Task item A => According to the code style post, what should always go at the bottom of procedure, function, and package scripts?
Task item B => Continue the coding style post from its final line, "Be liberal in your use of spaces".

━━━ Text section ━━━

Tuesday, October 9, 2007

Code Style: General Principles

I have always wanted to put together my personal code style guide. Now that I have a blog, I can do so rather easily.

This will be the first among many that details my approach to coding style. Yes, it is very particular to me. No, I don't expect anyone in their right mind to follow it. Though perhaps someone can use it as a general guideline.

I am fairly fanatical about style.

Parenthesis go on separate lines, always (I'll eventually contradict myself I'm sure). None of this my line starts with a comma crap. My only concession is that it makes commenting out lines easier. Otherwise, I can't stand it. It's ugly to me and I don't like ugly.

Tabs = 2 spaces

CREATE OR REPLACE is the top line followed by the particular object on the second line (I don't know why, it's my style though).

CREATE OR REPLACE
PACKAGE p_package
IS
...

Always put "show errors" at the bottom of procedure/function/package scripts.

Always end your procedure or function with the name after END.

CREATE OR REPLACE
PACKAGE p_package
IS
...
END p_package;
/
show errors

Align SELECT statements left, not right:

Evil

SELECT blah, t.id, s.x
  FROM t, s
 WHERE t.id = s.id
   AND t.x = s.x;

Correct

SELECT
  blah,
  t.id,
  s.x
FROM
  t,
  s
WHERE t.id = s.id
  AND t.x = s.x;

I believe but can't confirm that Toad Formatter is the main perpetrator of this travesty.

Instrumentation. Use lots of it. Home grown or Mr. Kyte's debug routine. You can also use the Oracle supplied package DBMS_APPLICATION_INFO. I have gotten into the habit of using set_session_longops and it helps tremendously in monitoring those pesky long running datawarehouse programs.

Be liberal in your use of spaces: ADD_MONTHS( TRUNC( SYSDATE, 'MONTH' ), 2 )

━━━ Extracted material ━━━

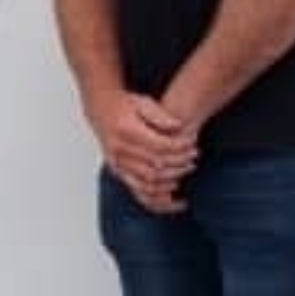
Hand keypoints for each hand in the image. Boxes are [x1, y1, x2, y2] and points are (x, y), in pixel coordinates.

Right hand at [89, 92, 196, 213]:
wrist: (101, 110)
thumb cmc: (125, 104)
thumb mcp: (142, 102)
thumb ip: (160, 115)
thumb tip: (179, 126)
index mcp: (126, 129)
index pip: (159, 145)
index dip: (179, 146)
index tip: (192, 142)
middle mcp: (119, 148)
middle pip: (156, 163)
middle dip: (179, 161)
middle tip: (194, 155)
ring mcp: (116, 162)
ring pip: (148, 179)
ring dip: (171, 177)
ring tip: (187, 168)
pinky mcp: (117, 171)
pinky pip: (138, 189)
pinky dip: (157, 193)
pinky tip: (173, 189)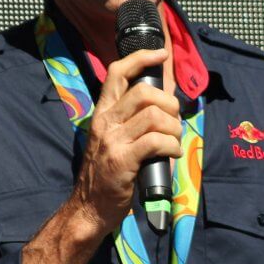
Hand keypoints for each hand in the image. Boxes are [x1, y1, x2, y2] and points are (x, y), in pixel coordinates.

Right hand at [67, 48, 180, 236]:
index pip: (117, 72)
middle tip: (173, 122)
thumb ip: (130, 120)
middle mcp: (105, 122)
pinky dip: (172, 147)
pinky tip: (171, 155)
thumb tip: (164, 104)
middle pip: (144, 92)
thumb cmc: (106, 175)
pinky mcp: (123, 160)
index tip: (161, 55)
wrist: (88, 208)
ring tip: (173, 143)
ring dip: (174, 129)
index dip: (141, 58)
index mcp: (102, 113)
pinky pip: (156, 142)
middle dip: (169, 104)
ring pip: (155, 116)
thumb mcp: (112, 139)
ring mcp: (113, 141)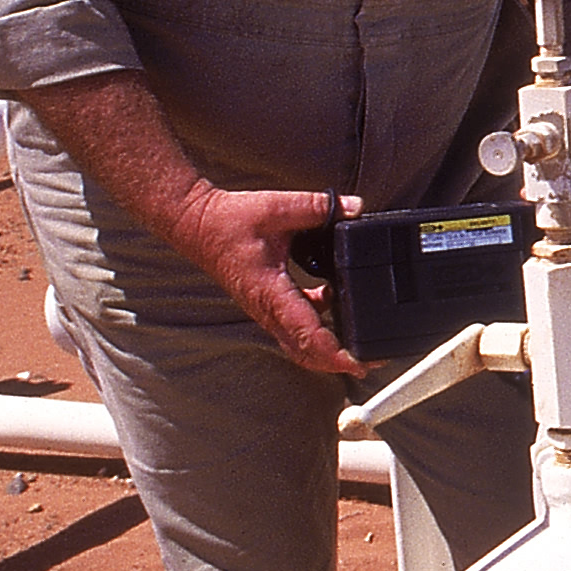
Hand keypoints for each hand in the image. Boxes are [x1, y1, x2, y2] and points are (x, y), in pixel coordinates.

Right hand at [174, 183, 363, 377]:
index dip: (337, 354)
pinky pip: (294, 328)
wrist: (197, 226)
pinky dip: (317, 327)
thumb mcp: (279, 207)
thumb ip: (320, 207)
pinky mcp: (266, 305)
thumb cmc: (229, 221)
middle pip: (308, 353)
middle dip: (341, 363)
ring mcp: (266, 311)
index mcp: (272, 292)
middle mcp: (268, 310)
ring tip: (360, 343)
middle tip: (373, 360)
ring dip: (328, 350)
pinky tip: (333, 301)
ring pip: (300, 346)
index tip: (361, 363)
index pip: (309, 334)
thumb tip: (354, 207)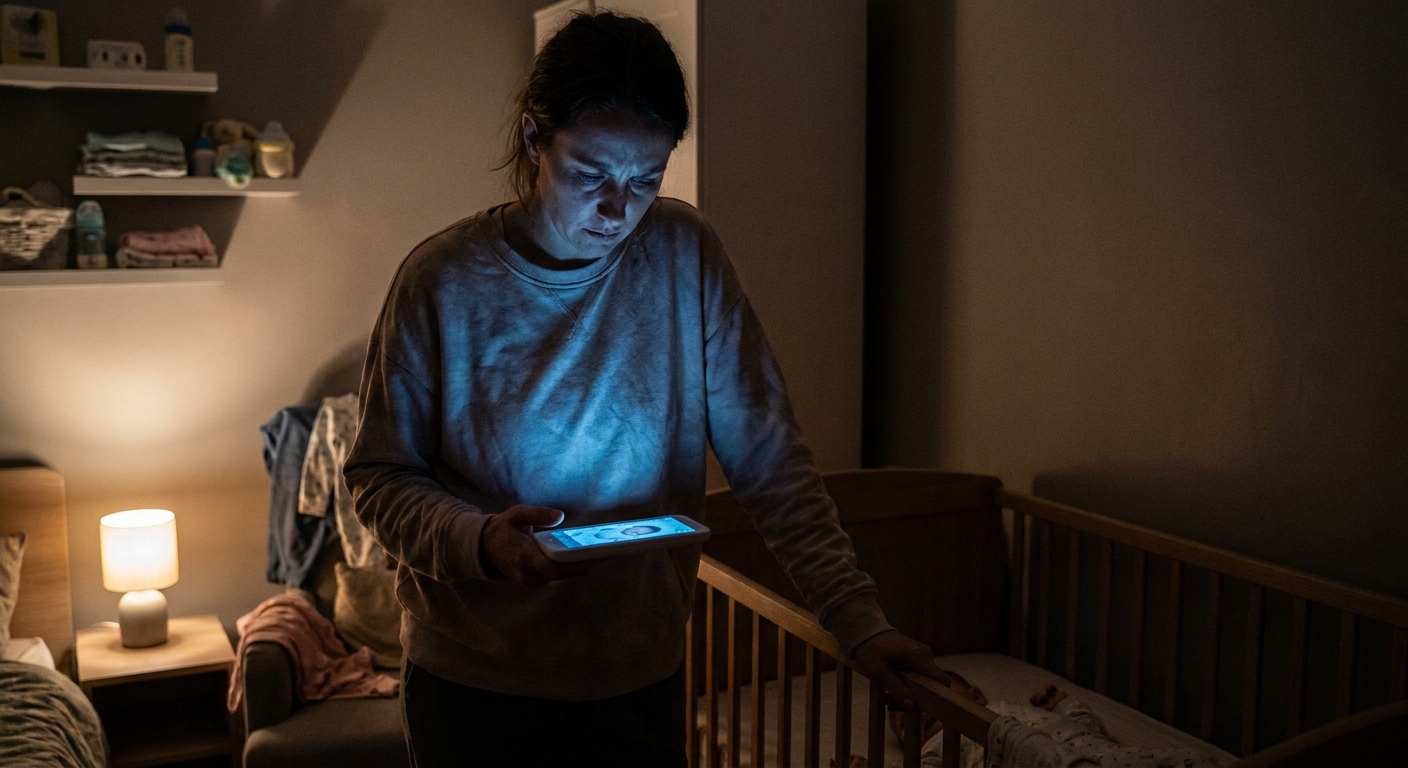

━━━

Answer area A => "show errors"

Answer area B =>
Capitalize keywords like SELECT, INSERT, UPDATE and DELETE.
Standard functions should also be capitalized.

I'm sure I've got more and I'll add them here as time goes on.

5 comments:

DomBrooks said...

To be fair, Toad Formatter is fairly flexible as to the preferences you can set up.

Unfortunately, none of those match my personal preferences, which, inevitably, differ from yours.

I'm not convinced whether coding style is an issue or not. I know that I'm stubborn about my preferred style and I find my formatted code much easier to follow than someone else's. That's definitely the most important factor to coding style - readability.

But I'm never sure if I'm just being awkward/stubborn for the sake of it (i.e we all often tend to have a built-in mechanism to defend the way we do things). If I write something from scratch I tend to use my style, if I'm editing something else then I try to adopt the style of the original author.

Maybe we should all get over ourselves, come to an agreement/standard (yuk!) over the way it should be, stick to it, get used to it and then it will be easier for everyone to follow everyone else's code. I get the impression, for example, that the Java community are pretty much agreed on a bog standard style.

Apologies - this is far, far too long a comment on the subject of coding style.

Niall said...

I really like the each line starts with a comma convention since

1. as you remark it makes commenting easier

2. it also makes removing/adding columns easier

but the core thing of course is to have such a covention.

oraclenerd said...

Obviously you guys get the gist...that this was in fact a personal preference. I had dreams that people would leave nasty comments.

Now that I'm in the team environment, I've learned to bite my tongue and accept other people's ways.

Convention is definitely the goal. It should be my convention! ;)

Anonymous said...

Niall,

I find it much harder to read code where the commas are at the beginning of the line. After all, the comma appears after text in a sentence, not before it!

And code is written once (maybe mucked around with on a couple of later occasions), but it is read lots of times.

I guess you can tell what my personal preference is!

Pierre said...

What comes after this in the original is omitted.